| To do |
Transcribe the data in full, keeping each line exactly as it appears.

| Supplied data |
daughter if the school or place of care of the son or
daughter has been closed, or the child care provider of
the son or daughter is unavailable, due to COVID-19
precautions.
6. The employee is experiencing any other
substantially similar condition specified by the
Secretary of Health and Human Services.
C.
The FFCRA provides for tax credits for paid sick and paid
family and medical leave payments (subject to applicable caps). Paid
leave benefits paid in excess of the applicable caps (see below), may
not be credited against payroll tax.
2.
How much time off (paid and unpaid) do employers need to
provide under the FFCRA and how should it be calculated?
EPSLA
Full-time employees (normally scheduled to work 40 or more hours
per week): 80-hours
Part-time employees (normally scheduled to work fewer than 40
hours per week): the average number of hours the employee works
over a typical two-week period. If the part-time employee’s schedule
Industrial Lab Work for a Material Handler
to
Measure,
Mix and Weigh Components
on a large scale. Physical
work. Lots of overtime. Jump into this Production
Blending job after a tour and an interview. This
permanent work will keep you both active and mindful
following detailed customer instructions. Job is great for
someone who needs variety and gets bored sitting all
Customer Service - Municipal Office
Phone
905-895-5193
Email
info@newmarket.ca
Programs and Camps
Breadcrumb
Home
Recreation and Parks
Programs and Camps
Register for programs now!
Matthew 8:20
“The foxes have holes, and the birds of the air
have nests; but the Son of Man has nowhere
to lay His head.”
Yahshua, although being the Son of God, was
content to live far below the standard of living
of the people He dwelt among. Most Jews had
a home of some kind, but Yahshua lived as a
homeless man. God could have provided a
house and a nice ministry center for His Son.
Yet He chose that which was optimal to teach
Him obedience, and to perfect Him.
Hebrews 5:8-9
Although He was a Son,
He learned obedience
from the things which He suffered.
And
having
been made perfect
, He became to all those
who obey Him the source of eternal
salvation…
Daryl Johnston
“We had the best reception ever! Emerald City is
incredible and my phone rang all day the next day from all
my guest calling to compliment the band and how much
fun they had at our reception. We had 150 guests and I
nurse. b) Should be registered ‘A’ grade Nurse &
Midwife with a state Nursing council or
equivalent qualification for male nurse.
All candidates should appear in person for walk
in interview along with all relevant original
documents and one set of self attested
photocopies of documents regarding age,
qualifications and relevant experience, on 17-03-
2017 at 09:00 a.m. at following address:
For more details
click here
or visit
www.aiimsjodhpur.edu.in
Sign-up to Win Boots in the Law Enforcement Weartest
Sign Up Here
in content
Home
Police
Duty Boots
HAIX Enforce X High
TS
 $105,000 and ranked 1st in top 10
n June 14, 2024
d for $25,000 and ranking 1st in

| Response to this exercise |
daughter if the school or place of care of the son or
daughter has been closed, or the child care provider of
the son or daughter is unavailable, due to COVID-19
precautions.
6. The employee is experiencing any other
substantially similar condition specified by the
Secretary of Health and Human Services.
C.
The FFCRA provides for tax credits for paid sick and paid
family and medical leave payments (subject to applicable caps). Paid
leave benefits paid in excess of the applicable caps (see below), may
not be credited against payroll tax.
2.
How much time off (paid and unpaid) do employers need to
provide under the FFCRA and how should it be calculated?
EPSLA
Full-time employees (normally scheduled to work 40 or more hours
per week): 80-hours
Part-time employees (normally scheduled to work fewer than 40
hours per week): the average number of hours the employee works
over a typical two-week period. If the part-time employee’s schedule
Industrial Lab Work for a Material Handler
to
Measure,
Mix and Weigh Components
on a large scale. Physical
work. Lots of overtime. Jump into this Production
Blending job after a tour and an interview. This
permanent work will keep you both active and mindful
following detailed customer instructions. Job is great for
someone who needs variety and gets bored sitting all
Customer Service - Municipal Office
Phone
905-895-5193
Email
info@newmarket.ca
Programs and Camps
Breadcrumb
Home
Recreation and Parks
Programs and Camps
Register for programs now!
Matthew 8:20
“The foxes have holes, and the birds of the air
have nests; but the Son of Man has nowhere
to lay His head.”
Yahshua, although being the Son of God, was
content to live far below the standard of living
of the people He dwelt among. Most Jews had
a home of some kind, but Yahshua lived as a
homeless man. God could have provided a
house and a nice ministry center for His Son.
Yet He chose that which was optimal to teach
Him obedience, and to perfect Him.
Hebrews 5:8-9
Although He was a Son,
He learned obedience
from the things which He suffered.
And
having
been made perfect
, He became to all those
who obey Him the source of eternal
salvation…
Daryl Johnston
“We had the best reception ever! Emerald City is
incredible and my phone rang all day the next day from all
my guest calling to compliment the band and how much
fun they had at our reception. We had 150 guests and I
nurse. b) Should be registered ‘A’ grade Nurse &
Midwife with a state Nursing council or
equivalent qualification for male nurse.
All candidates should appear in person for walk
in interview along with all relevant original
documents and one set of self attested
photocopies of documents regarding age,
qualifications and relevant experience, on 17-03-
2017 at 09:00 a.m. at following address:
For more details
click here
or visit
www.aiimsjodhpur.edu.in
Sign-up to Win Boots in the Law Enforcement Weartest
Sign Up Here
in content
Home
Police
Duty Boots
HAIX Enforce X High
TS
 $105,000 and ranked 1st in top 10
n June 14, 2024
d for $25,000 and ranking 1st in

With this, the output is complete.